El mundo turbio ante Brassaï

Él, el fotógrafo, se adentra en el prostíbulo con su ayudante, el “cómplice”, compañero de batallas y dueño del “posado-robado” que aparecerá en sus negativos. Ella, la madame, le recibe con insignificancia. Otro loco voyeur más, opinará. Y ella, la prostituta, volverá a romper su dignidad una noche más. Lo sabe, pero no lo piensa demasiado, y el halo de recato quedará en su cara tapada por el fogonazo de la cámara. Son los bajos fondos de París de los años 30. Es la Europa que respiraba alegría antes de la Guerra. Después costaría volver a reír cigarrillo en mano. Y ese mechón engominado en la frente. Son curiosas las modas. Las de ahora y las de entonces. Pero, supongo que por el paso de los años, aquéllas transmiten una sensación de glamour entre lo chabacano.

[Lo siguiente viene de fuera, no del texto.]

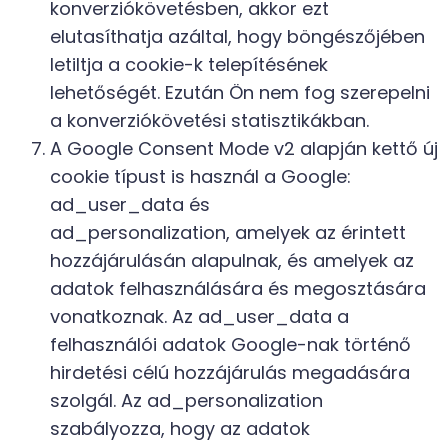
konverziókövetésben, akkor ezt
elutasíthatja azáltal, hogy böngészőjében
letiltja a cookie-k telepítésének
lehetőségét. Ezután Ön nem fog szerepelni
a konverziókövetési statisztikákban.
A Google Consent Mode v2 alapján kettő új
cookie típust is használ a Google:
ad_user_data és
ad_personalization, amelyek az érintett
hozzájárulásán alapulnak, és amelyek az
adatok felhasználására és megosztására
vonatkoznak. Az ad_user_data a
felhasználói adatok Google-nak történő
hirdetési célú hozzájárulás megadására
szolgál. Az ad_personalization
szabályozza, hogy az adatok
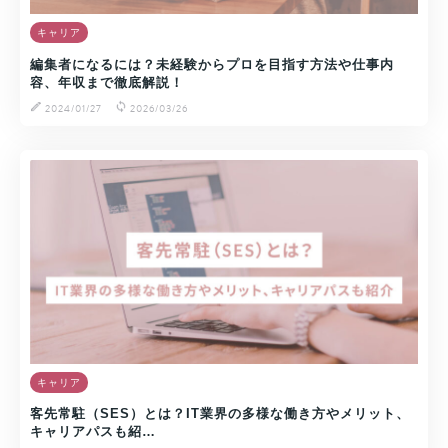
キャリア
編集者になるには？未経験からプロを目指す方法や仕事内
容、年収まで徹底解説！
2024/01/27
2026/03/26
キャリア
客先常駐（SES）とは？IT業界の多様な働き方やメリット、
キャリアパスも紹…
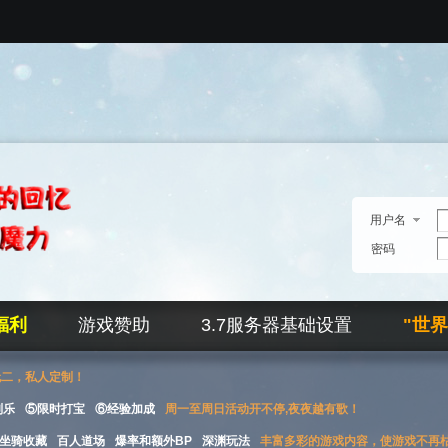
用户名
密码
福利
游戏赞助
3.7服务器基础设置
"世
无二，私人定制！
刮乐
⑤限时打宝
⑥经验加成
周一至周日活动开不停,夜夜越有歌！
坐骑收藏
百人道场
爆率和额外BP
深渊玩法
丰富多彩的游戏内容，使游戏不再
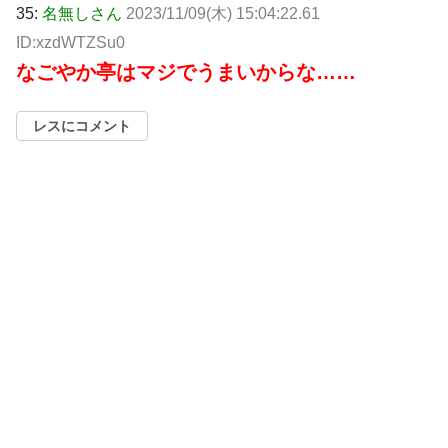
35:
名無しさん
2023/11/09(木) 15:04:22.61
ID:xzdWTZSu0
なごやか亭はマジでうまいからな……
レスにコメント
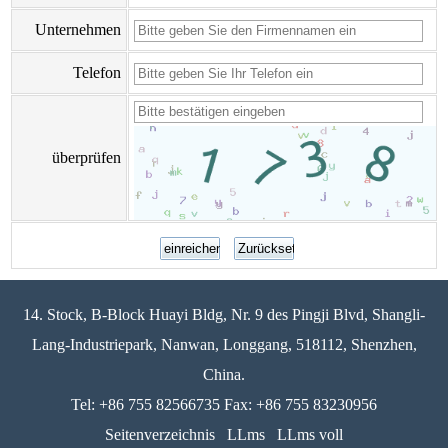
Unternehmen
Telefon
überprüfen
14. Stock, B-Block Huayi Bldg, Nr. 9 des Pingji Blvd, Shangli-
Lang-Industriepark, Nanwan, Longgang, 518112, Shenzhen,
China.
Tel: +86 755 82566735 Fax: +86 755 83230956
Seitenverzeichnis
LLms
LLms voll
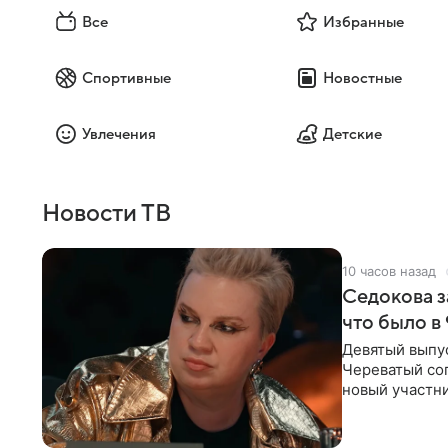
Все
Избранные
Спортивные
Новостные
Увлечения
Детские
Новости ТВ
10 часов назад
Седокова з
что было в
Девятый выпус
Череватый сог
новый участни
давлением.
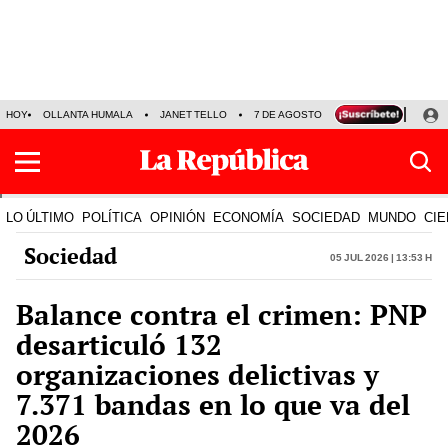
HOY
OLLANTA HUMALA
JANET TELLO
7 DE AGOSTO
TINKA RESULTADOS
LO ÚLTIMO
POLÍTICA
OPINIÓN
ECONOMÍA
SOCIEDAD
MUNDO
CIE
Sociedad
05 Jul 2026 | 13:53 h
Balance contra el crimen: PNP
desarticuló 132
organizaciones delictivas y
7.371 bandas en lo que va del
2026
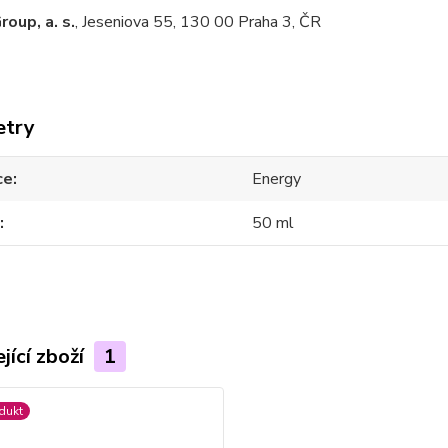
roup, a. s.
, Jeseniova 55, 130 00 Praha 3, ČR
etry
ce
Energy
50 ml
jící zboží
1
dukt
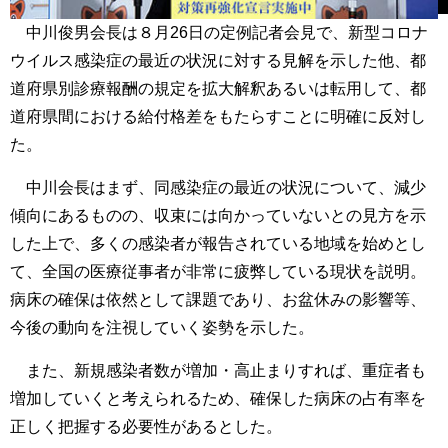
中川俊男会長は８月26日の定例記者会見で、新型コロナ
ウイルス感染症の最近の状況に対する見解を示した他、都
道府県別診療報酬の規定を拡大解釈あるいは転用して、都
道府県間における給付格差をもたらすことに明確に反対し
た。
中川会長はまず、同感染症の最近の状況について、減少
傾向にあるものの、収束には向かっていないとの見方を示
した上で、多くの感染者が報告されている地域を始めとし
て、全国の医療従事者が非常に疲弊している現状を説明。
病床の確保は依然として課題であり、お盆休みの影響等、
今後の動向を注視していく姿勢を示した。
また、新規感染者数が増加・高止まりすれば、重症者も
増加していくと考えられるため、確保した病床の占有率を
正しく把握する必要性があるとした。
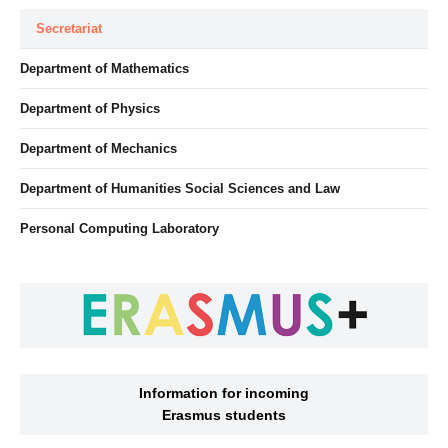
Secretariat
Department of Mathematics
Department of Physics
Department of Mechanics
Department of Humanities Social Sciences and Law
Personal Computing Laboratory
Information for incoming
Erasmus students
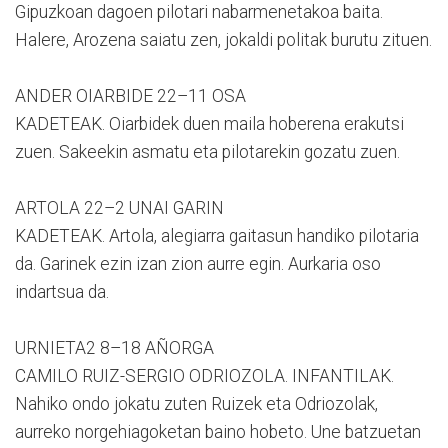
Gipuzkoan dagoen pilotari nabarmenetakoa baita.
Halere, Arozena saiatu zen, jokaldi politak burutu zituen.
ANDER OIARBIDE 22–11 OSA
KADETEAK. Oiarbidek duen maila hoberena erakutsi
zuen. Sakeekin asmatu eta pilotarekin gozatu zuen.
ARTOLA 22–2 UNAI GARIN
KADETEAK. Artola, alegiarra gaitasun handiko pilotaria
da. Garinek ezin izan zion aurre egin. Aurkaria oso
indartsua da.
URNIETA2 8–18 AÑORGA
CAMILO RUIZ-SERGIO ODRIOZOLA. INFANTILAK.
Nahiko ondo jokatu zuten Ruizek eta Odriozolak,
aurreko norgehiagoketan baino hobeto. Une batzuetan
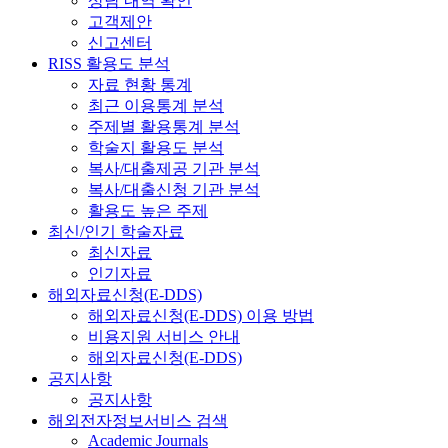
상담 내역 확인
고객제안
신고센터
RISS 활용도 분석
자료 현황 통계
최근 이용통계 분석
주제별 활용통계 분석
학술지 활용도 분석
복사/대출제공 기관 분석
복사/대출신청 기관 분석
활용도 높은 주제
최신/인기 학술자료
최신자료
인기자료
해외자료신청(E-DDS)
해외자료신청(E-DDS) 이용 방법
비용지원 서비스 안내
해외자료신청(E-DDS)
공지사항
공지사항
해외전자정보서비스 검색
Academic Journals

Brassaï esperaba a la autora en la Fundación Mapfre como esa inspiración que al artista muchas veces le llega admirando los trabajos de los demás. De los que valen esa admiración, más bien. Y al salir se ve a sí misma imitando su estilo en las calles de Madrid. No queda demasiado para que pase un siglo entre unas y otras. La capital es un estallido de obras, como todos los veranos, pero este año, por aquello de que los comicios están cerca huele a yeso por todas partes. El centro es la gran maraña en la que nos gusta meternos. Luego lo agradeceremos, pero este año no.

Y Brassaï teletransporta al Lapin Agile de Montmartre. Es curioso, todo sigue (casi) como estaba, si no fuera por el estilo de las protagonistas de la foto, cuidado como hoy una instagramer ante sus followers. Entonces ellas no sabían que hoy estaríamos mirándolas con curiosidad, en pleno 2018 y casi tan descolocados como entonces. Brassaï tenía esa capacidad que pocos tienen, la de encontrar la perfección en lo banal.

¿Qué te inspira un árbol? A la mayoría un tronco con ramas, hojas y flores. A Brassaï un compendio de geometrías de distintos colores, la corteza del plátano que marca el inicio y fin de una estación, como si se tratara de la piel a punto de caerse, las escamas de una serpiente a punto de mudar. He ahí esa maravillosa unión entre los seres vivos. Unidos por células muertas. Los tejidos de la naturaleza.

El surrealismo de principios del siglo XX buscaba lo maravilloso en lo cotidiano. Pero es que lo segundo es el verdadero milagro. Brassaï era el ojo de París, como así lo apodaba su amigo Henry Miller. “Lo que más ambiciono es hacer algo nuevo y penetrante con lo banal y lo convencional, mostrar una faceta de la vida diaria como si se viera por primera vez”. El insomne lee o cuenta ovejas para dormir. Él salía a la calle a buscar luces, sombras, cortes geométricos. La ininterrumpida continuidad de la civilización.